──────── Data for this exercise ────────

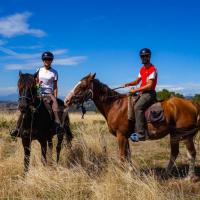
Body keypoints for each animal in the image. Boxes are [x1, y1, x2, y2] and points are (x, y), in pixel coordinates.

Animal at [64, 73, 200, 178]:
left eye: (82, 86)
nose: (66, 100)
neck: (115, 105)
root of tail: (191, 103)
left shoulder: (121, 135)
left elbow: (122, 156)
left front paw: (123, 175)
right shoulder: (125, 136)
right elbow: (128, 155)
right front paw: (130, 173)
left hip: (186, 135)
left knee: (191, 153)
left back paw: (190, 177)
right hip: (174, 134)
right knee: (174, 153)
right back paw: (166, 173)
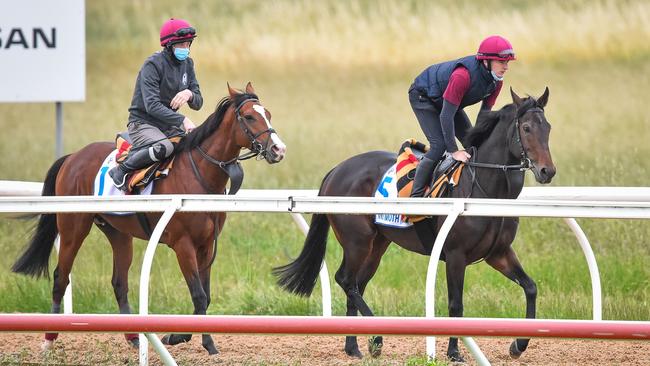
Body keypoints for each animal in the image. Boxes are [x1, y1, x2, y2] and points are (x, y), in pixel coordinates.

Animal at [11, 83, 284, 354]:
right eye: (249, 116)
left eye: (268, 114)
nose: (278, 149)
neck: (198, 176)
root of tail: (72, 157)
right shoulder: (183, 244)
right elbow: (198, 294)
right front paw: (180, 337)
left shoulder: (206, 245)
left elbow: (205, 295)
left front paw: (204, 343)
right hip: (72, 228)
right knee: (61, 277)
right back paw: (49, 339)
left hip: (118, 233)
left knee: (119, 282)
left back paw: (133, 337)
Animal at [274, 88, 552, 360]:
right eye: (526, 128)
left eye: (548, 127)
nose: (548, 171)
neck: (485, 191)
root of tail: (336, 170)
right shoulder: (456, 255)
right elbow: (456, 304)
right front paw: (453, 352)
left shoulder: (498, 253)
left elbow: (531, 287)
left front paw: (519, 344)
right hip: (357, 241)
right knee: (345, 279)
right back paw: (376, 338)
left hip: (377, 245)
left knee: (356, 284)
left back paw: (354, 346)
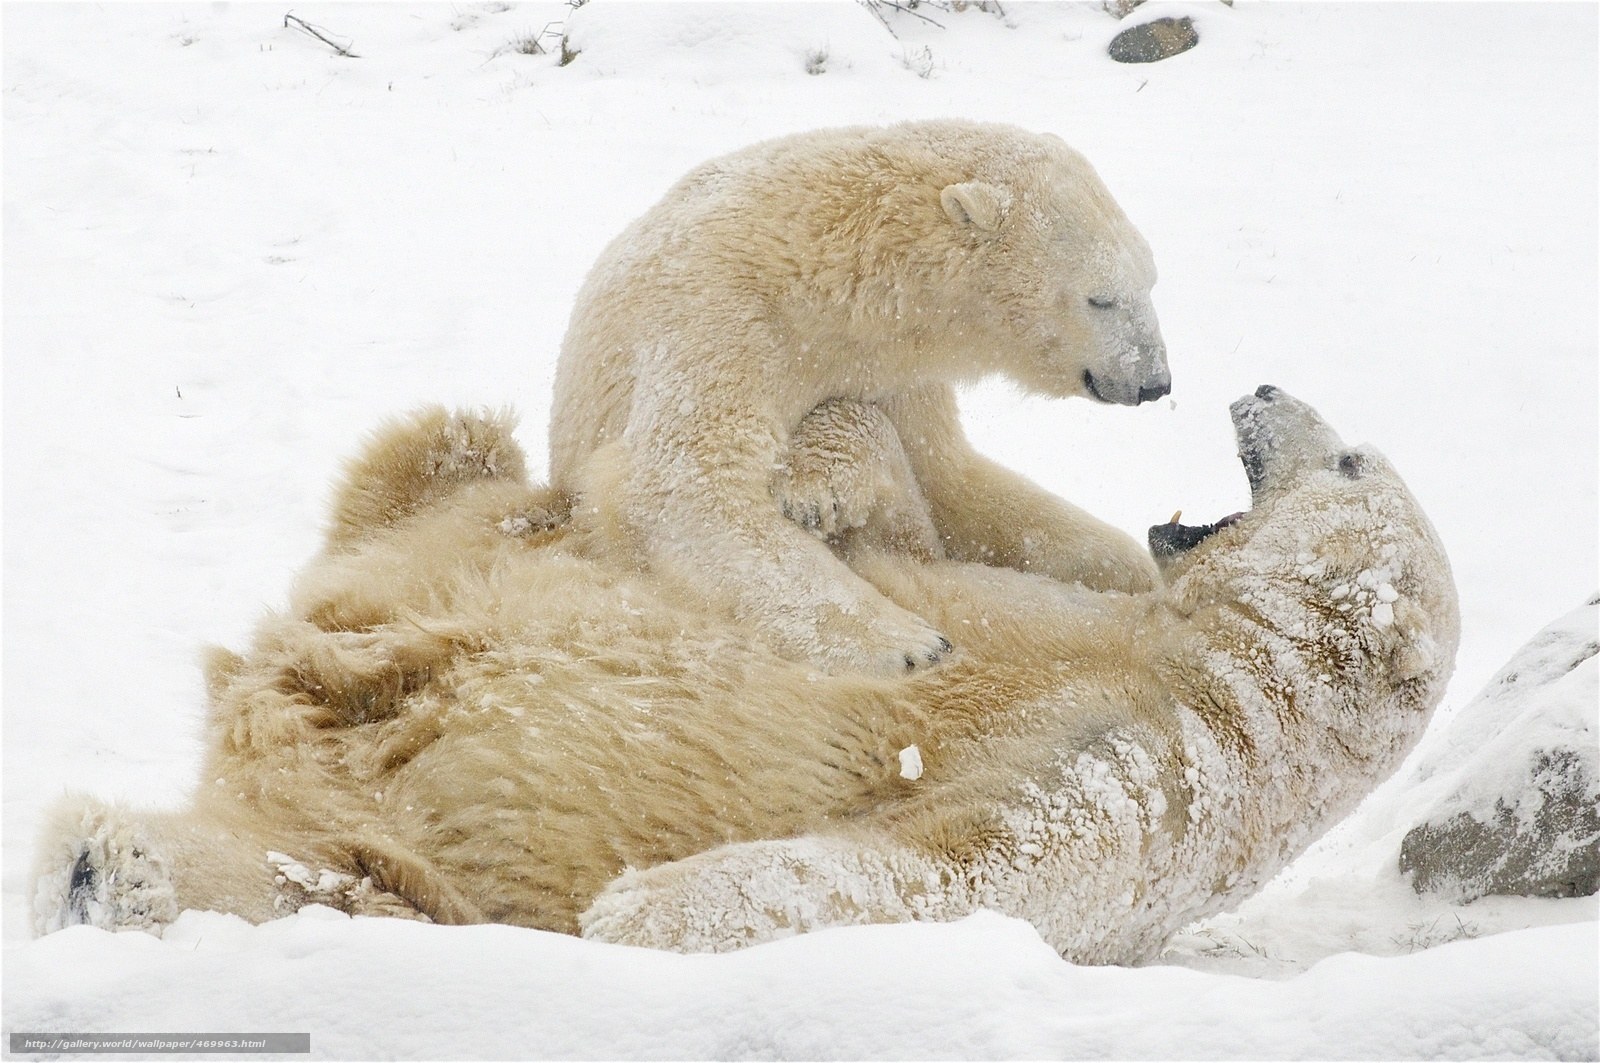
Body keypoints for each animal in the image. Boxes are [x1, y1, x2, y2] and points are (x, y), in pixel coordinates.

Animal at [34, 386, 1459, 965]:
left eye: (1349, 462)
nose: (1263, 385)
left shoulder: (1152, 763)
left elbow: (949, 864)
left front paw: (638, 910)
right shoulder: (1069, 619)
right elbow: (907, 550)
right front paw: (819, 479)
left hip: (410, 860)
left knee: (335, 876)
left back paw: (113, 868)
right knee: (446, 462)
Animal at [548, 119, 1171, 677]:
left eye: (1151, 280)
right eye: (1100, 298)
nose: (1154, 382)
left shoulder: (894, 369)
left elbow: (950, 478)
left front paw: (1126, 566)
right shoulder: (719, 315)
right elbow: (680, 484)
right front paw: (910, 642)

────────

=== To do ===
Sift through the material above and copy each line that holds "elbow".

=== Written answer ===
left elbow: (122, 156)
right elbow: (128, 155)
right elbow: (198, 294)
left elbow: (205, 295)
right elbow: (456, 304)
left elbow: (531, 287)
left elbow: (949, 864)
right elbow: (907, 550)
left elbow: (950, 478)
right elbow: (680, 484)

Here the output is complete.